IE. I invade a civ that inhabits a stretch of land between two other civs and once I take them out no amount of investment in culture can let me keep their territory since it gets swallowed up by their neighbours and most, if not all of my conquest flips to their neighbours.

Is there any way that would allow cities to 'inherit' their former culture after some time? IE. Venice did not lose all its culture when it was taken by the French, nor when it was given to the Habsburg, nor when it became part of Italy, or when Nazis occupied it after Italian capitulation, or after WWII after it returned to Republic of Italy. IE. Would it be possible for a city to regain its former cultural accumulation over 20 turns after resistance ends? Like, if a city had 5000 culture, it would regain 250 culture per turn until it gained the entire former culture.

This would allow cultural assimilation and for cities to keep their strategic value even when they change owners. Right now, it takes a millenia for city to gain any strategic value after conquest.
 
I agree, this is a bit of a problem. One problem with the parallel to Vinice is that fact that in reality, "Culture" is not the measure of a city's control over the land around it. The "culture" in Civ is really more of a measure of national boarders, which means that when you capture a city, it's culture should not drop any IMO. I mean, when the Germans captured Paris in WWII, did Spain suddenly claim some of the French land along their boarder?

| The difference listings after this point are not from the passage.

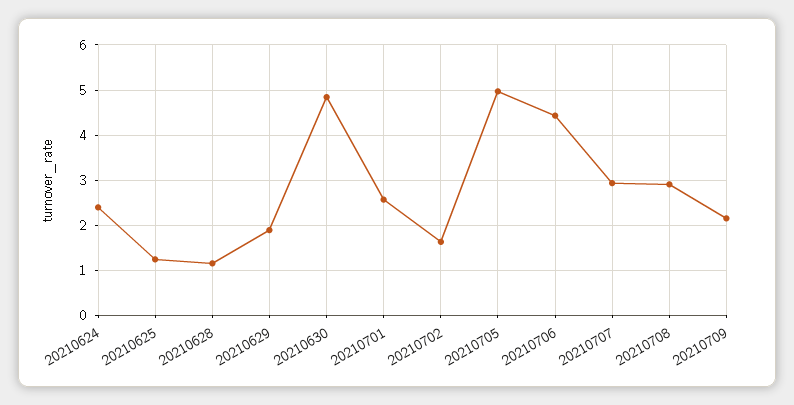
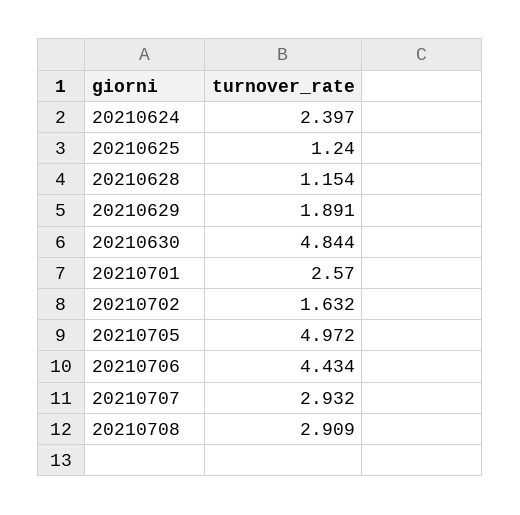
  {
    "20210624": 2.397,
    "20210625": 1.24,
    "20210628": 1.154,
    "20210629": 1.891,
    "20210630": 4.844,
    "20210701": 2.57,
    "20210702": 1.632,
    "20210705": 4.972,
    "20210706": 4.434,
    "20210707": 2.932,
-   "20210708": 2.909,
+   "20210708": 2.909
-   "20210709": 2.2
  }

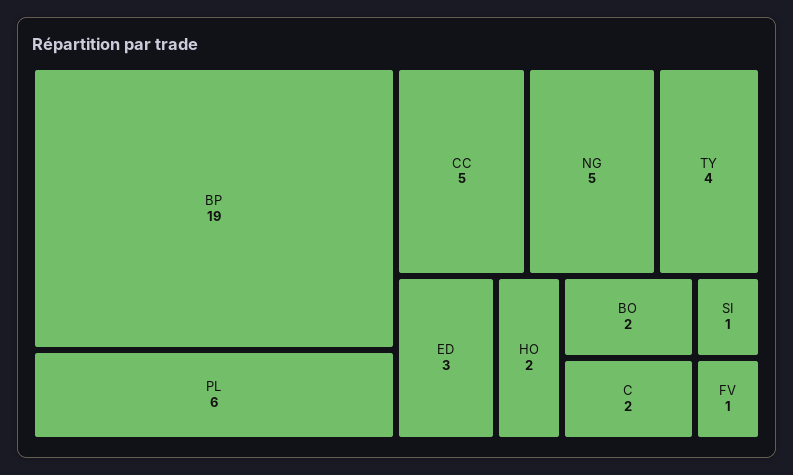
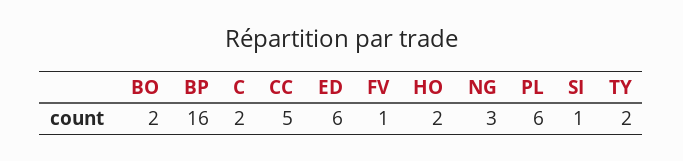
  {
-   "BP": 19,
+   "BP": 16,
    "PL": 6,
    "CC": 5,
-   "NG": 5,
+   "NG": 3,
-   "TY": 4,
+   "TY": 2,
-   "ED": 3,
+   "ED": 6,
    "HO": 2,
    "BO": 2,
    "C": 2,
    "SI": 1,
    "FV": 1
  }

I personally would like to see a situation where when you capture a city, it retains, say 75% (or all) of it's original culture. Also, this culture should not apply to your civ's overall culture (for domination victory) for maybe something like 20 or 50 turns after you capture it. That way, a large city will maintain most of it's area after you capture it. That also simulates the time it would take for you to "pacify" the population before it would count toward a domination victory
 
If it were possible to implement, one solution could be to partially separate borders from culture. So that if you annex a city, it's culture does drop like it does now, but it doesn't lose it borders except against its previous owner. Also, as you already said, the lost culture should slowly regenerate after resistance ends, maybe say 5% per turn in addition to the normal culture growth. That's my 2 cents.
 
Yes ther is a mod just finished about three days ago that does exactly that. it gives you a random plus base of the original culture. After "Vive le Resistance!" is over.

It was made by Stone-D it is called CultureConquest Mod. it is located at Apolyton site.

http://apolyton.net/forums/showthread.php?s=&threadid=144665

I use it, works great! Very easy to adjust to your flavor of play.

:)
 
Excellent. Thank you very much. This is great stuff!

I know in Civ3, there was a game option you could check for "Cities retain culture" or some such. I wish we still had that option, but it looks like someone has already come up with an excellent replacement!
 
I don't have a problem with the culture imbalance except insofar as it won't let you control tiles in the production radius of your city. What I would like is a mod where you ALWAYS have control over the squares immediately surrounding your cities (so long as the city's not in revolt), and once the city's culture has expanded once or twice, you have control over the outer squares in the production radius, unless they're in the production radius of another civ's city which has greater culture.

-RdF
 
I would try going with a captured city retaining half of it's culture. That way you don't completly lose the borders, but it does become a weaker city.
 
CdGGambit said:
I would try going with a captured city retaining half of it's culture. That way you don't completly lose the borders, but it does become a weaker city.

In my opinion 50-75% would be optimal, although that would obviously have to be playtested for balance.